What the task requires: Count the lines in the listing that contain the word "Chamamyan". Reply with the number alone.
-*-*-
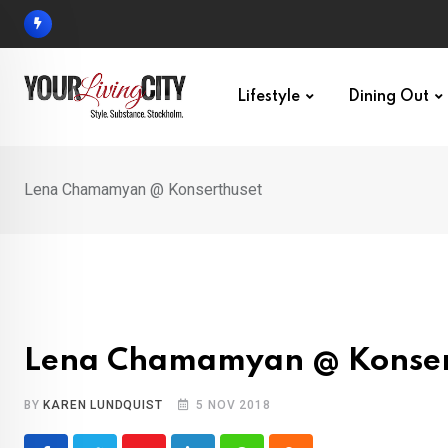
Skip
to
content
Lifestyle
Dining Out
Lena Chamamyan @ Konserthuset
Lena Chamamyan @ Konser
BY
KAREN LUNDQUIST
5 NOV 2018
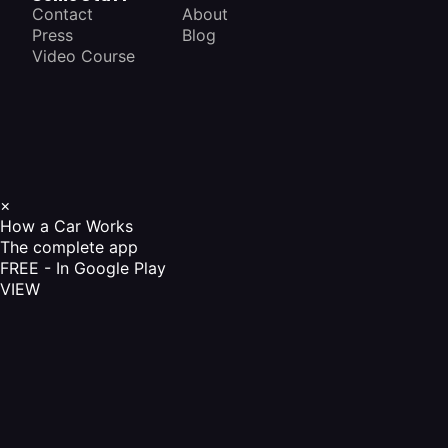
Contact
About
Press
Blog
Video Course
×
How a Car Works
The complete app
FREE - In Google Play
VIEW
-*-*-
Your solution: 2